Quelle

============

Schlosshotel Friedrichsruhe: eine Trutzburg deutscher Gründlichkeit

In einer sich verändernden Hotellerie bleibt das Schlosshotel Friedrichsruhe ein Bollwerk deutscher Gastkultur. Ein Blick in die Zukunft täte ihm aber gut.

Irgendwann ist es ja auch mal gut mit all dem Change. Jeden Tag werden wir mit dem permanenten Wandel getriezt. Ständig sollen wir uns adaptieren, lebenslang lernen, jeden noch so sinnlosen Trend mitmachen. Kein Wunder, dass immer mehr Menschen von diesem Veränderungsdruck öfter mal eine Auszeit brauchen. Viele davon hochdotierte Leistungsträger.

Weil aber nicht jeder gleich aussteigen kann oder will, jedenfalls nicht dauerhaft, nehmen sie sich eben die Art von Auszeit. Die lässt sich in jede Jahresplanung integrieren. Sie besuchen ein Hotel, in dem man sich für einige Zeit gut vor dem Wandel verstecken kann. Und dabei unter Gleichgesinnten ist. Eines jener grundsoliden Traditionshäuser, in denen die Welt noch in Ordnung und nichts kompliziert ist. Wie das Schlosshotel Friedrichsruhe im baden-württembergischen Zweiflingen.

Eine kurze Anreise ist dabei von Vorteil, am Montag ist ja Aufsichtsrat. Aber bitte abgeschieden: grün, ländlich, idyllisch. Hauptsache, es trampeln keine lauten chinesischen Reisegruppen über den englischen Rasen. Und keiner kommt auf die Idee, abends ein Büffet zu veranstalten.

Golf, Wellness und Sterne-Küche muss es schon sein. Aber bitte keine Designer-Möbel, deren Funktion sich nicht auf den ersten Blick erschließt. Ein Hotel eben, das vor allem keinen Grund zur Beanstandung gibt. Das kann doch nicht so schwer sein.

============

Zeilen aus einem Datensatz zum räumlichen Denken
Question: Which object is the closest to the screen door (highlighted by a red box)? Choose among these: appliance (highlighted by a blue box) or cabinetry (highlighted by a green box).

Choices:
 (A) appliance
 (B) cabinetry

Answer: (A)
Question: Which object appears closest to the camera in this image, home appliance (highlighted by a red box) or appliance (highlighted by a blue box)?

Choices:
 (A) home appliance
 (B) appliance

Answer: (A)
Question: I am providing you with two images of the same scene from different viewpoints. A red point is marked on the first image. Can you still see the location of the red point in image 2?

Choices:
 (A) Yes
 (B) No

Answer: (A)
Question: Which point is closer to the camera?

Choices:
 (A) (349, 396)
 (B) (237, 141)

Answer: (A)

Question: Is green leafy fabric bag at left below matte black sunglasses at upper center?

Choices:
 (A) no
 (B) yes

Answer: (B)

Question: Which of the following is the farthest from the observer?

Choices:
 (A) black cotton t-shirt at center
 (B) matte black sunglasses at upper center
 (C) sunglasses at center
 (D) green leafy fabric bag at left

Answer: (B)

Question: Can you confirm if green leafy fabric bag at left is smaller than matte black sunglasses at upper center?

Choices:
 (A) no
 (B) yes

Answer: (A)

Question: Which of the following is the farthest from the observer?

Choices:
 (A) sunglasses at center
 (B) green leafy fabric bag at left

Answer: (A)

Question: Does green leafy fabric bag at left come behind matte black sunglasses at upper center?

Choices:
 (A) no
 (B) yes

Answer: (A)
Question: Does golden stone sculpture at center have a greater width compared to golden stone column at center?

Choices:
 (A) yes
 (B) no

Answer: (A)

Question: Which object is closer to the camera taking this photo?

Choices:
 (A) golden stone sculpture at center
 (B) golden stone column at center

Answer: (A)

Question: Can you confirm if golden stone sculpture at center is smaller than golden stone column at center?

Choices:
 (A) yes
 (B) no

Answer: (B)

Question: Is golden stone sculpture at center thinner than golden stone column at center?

============

Übungsaufgaben
a - Finden Sie jede Zeile der Einträge, in der die Zeichenfolge „matte“ vorkommt, und schreiben Sie sie ab. Groß- und Kleinschreibung müssen dabei übereinstimmen.
b - Schreiben Sie den Text über das Schlosshotel Friedrichsruhe im Anschluss an seinen letzten Satz weiter.
Der Text und die Einträge haben unterschiedliche Herkunft.

Lösungen
a -
Question: Is green leafy fabric bag at left below matte black sunglasses at upper center?
 (B) matte black sunglasses at upper center
Question: Can you confirm if green leafy fabric bag at left is smaller than matte black sunglasses at upper center?
Question: Does green leafy fabric bag at left come behind matte black sunglasses at upper center?

b -
Das Schlosshotel Friedrichsruhe ist für Gäste, die auf höchstem Niveau residieren wollen, aber keine Experimente mögen, blendend aufgestellt. Eine solide Positionierung, gerade heute. Mich interessiert: Wie passt das Fünf-Sterne-Superior-Hotel in die Luxus-Landschaft?

Konzept

Konzeptionell fokussiert sich das Schlosshotel Friedrichsruhe auf die klassischen Aktivitäten verwöhnter Fünf-Sterne-Stammgäste: Wellness, Golf und Gourmet-Küche – und das alles auf höchstem Niveau. Es liegt etwa 25 Kilometer nordöstlich von Heilbronn und etwa genauso weit nordwestlich von Schwäbisch Hall, sozusagen mitten auf der grünen Wiese.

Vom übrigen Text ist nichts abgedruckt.